Noir, comme l’écran de projection fantasmatique dédié à nos paupières lourdes et fermées, d’où aucun rêve n’émerge encore.
Noir, comme l’écran d’ordinateur qui n’est pas encore allumé mais qui, d’un geste, remplacera l’obscurantisme par la connaissance.
Noir, comme ce noir sidéral qui absorbe tout, même la lumière de nos vœux les plus justes et pieux.
Dans l’univers de Yosra Mojtahedi le noir représente l’absolu, le rien et le tout, la vérité en toutes choses.
Le noir est deuil de lui-même, s’il ne peut révéler la lumière et ses subtilités colorées, diffractées.
Il est mystère, silence et sophistication.
Il est l’élément éminent de toute mise en scène, des peurs enfantines comme des jeux adultes.
Il incarne l’abnégation, le renoncement, le sacerdoce.
L’artiste prête au noir des intentions cachées dans les plis et replis de ses dessins, tels des indices nécessaires à la compréhension de ses installations. Le noir accompagne les protubérances palpitantes et odoriférantes, selon l’amorce des mouvements de certains éléments de ses sculptures-assemblages, sous la gouverne d’une action du spectateur impliquant une réponse. Le masculin se fond dans le féminin en un corps total, désirant et réactif, impulsant le désir chez le spectateur-acteur-voyeur. L’oeuvre-machine auto-érotique et auto-alimentée de ses propres ressources, se nourrit des stimuli externes tout en se suffisant à elle-même. Hermaphrodite, elle n’attend qu’un hâle, une caresse distraite pour s’activer.
Qui se souvient des corpuscules de Krause, ces capteurs sensoriels destinés à nous faire ressentir le froid, mais appliqués aux érectilités sexuelles, procurent du plaisir ? Des corpuscules dont on aimerait parsemer tout l’épiderme des corps des deux sexes, à des fins érotiques dans un premier temps, et sociaux dans un but ultime : la paix, enfin ! ¹
Stimulus-réponse : c’est ainsi que l’artiste envisage ses sculptures animées : en impliquant le désir vivant. Un corps à corps entre le geste désincarné et la matrice robotisée, où le viscéral se coltine le cérébral sans aucune possibilité d’en être extrait.
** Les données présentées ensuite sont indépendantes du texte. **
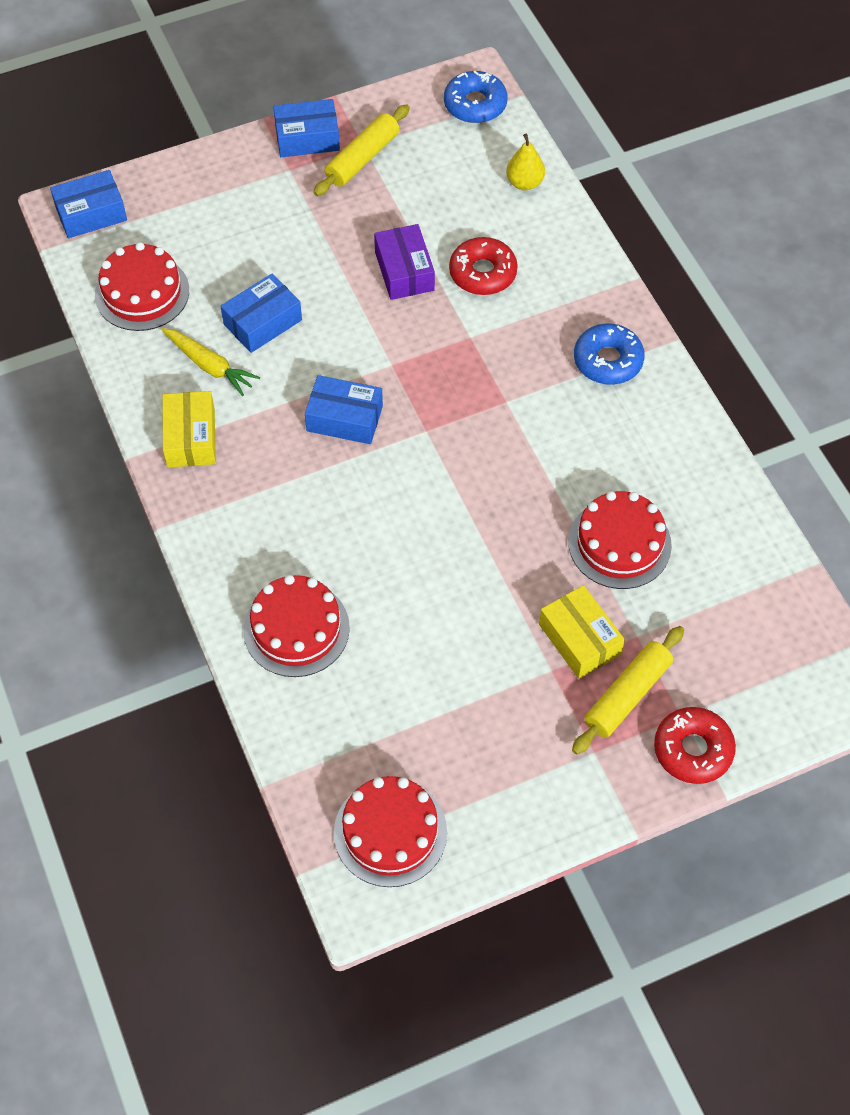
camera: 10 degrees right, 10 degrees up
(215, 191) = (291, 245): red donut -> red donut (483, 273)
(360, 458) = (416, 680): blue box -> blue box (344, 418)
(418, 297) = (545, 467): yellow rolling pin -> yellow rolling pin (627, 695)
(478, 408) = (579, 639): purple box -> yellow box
Sommes-nous, à ce titre, des machines amoureuses ? La normalisation du déni ignorantiste duquel le rôle des hormones entre le cerveau et les organes génitaux se pose en problème, au même titre que la rotondité de la terre, de son cycle autour du soleil.
Ombre dionysiaque et lumière apollinienne, le manichéisme n’est pas vain.
Yosra Mojtahedi a l’intuition de la raison, comme au temps béni des surréalistes.
De l’informe² au sens que Georges Bataille en fit la définition dans sa revue Documents, redéfini par Rosalind Krauss et Georges Didi-Huberman dans les années 90, présume du chemin à parcourir pour apprécier pleinement l’envergure du travail mené par l’artiste, afin d’en finir avec nos visions obsolètes du mécanisme qui induit l’érectilité de nos pensées comme de nos objets sub balteus.
De l’objet du désir, s’il l’est encore, à l’heure du tout abject, il en est question : érectilité mécanisée, senteurs synthétisées, corps végétalisé, minéralisé, démembré, réassemblé, déconstruit avec la nécessité de le repenser, à l’heure de l’après ; de l’après-tout-ce-qui-se-passera, de toutes les manières…
¹ Relire, à ce propos, l’épilogue des particules élémentaires de Michel Houellebecq, éd. Flammarion,1998.
² Georges Bataille, Documents 7, décembre 1929 : « affirmer que l’univers ne ressemble à rien et n’est qu’informe revient à dire que l’univers est quelque chose comme une araignée ou un crachat »).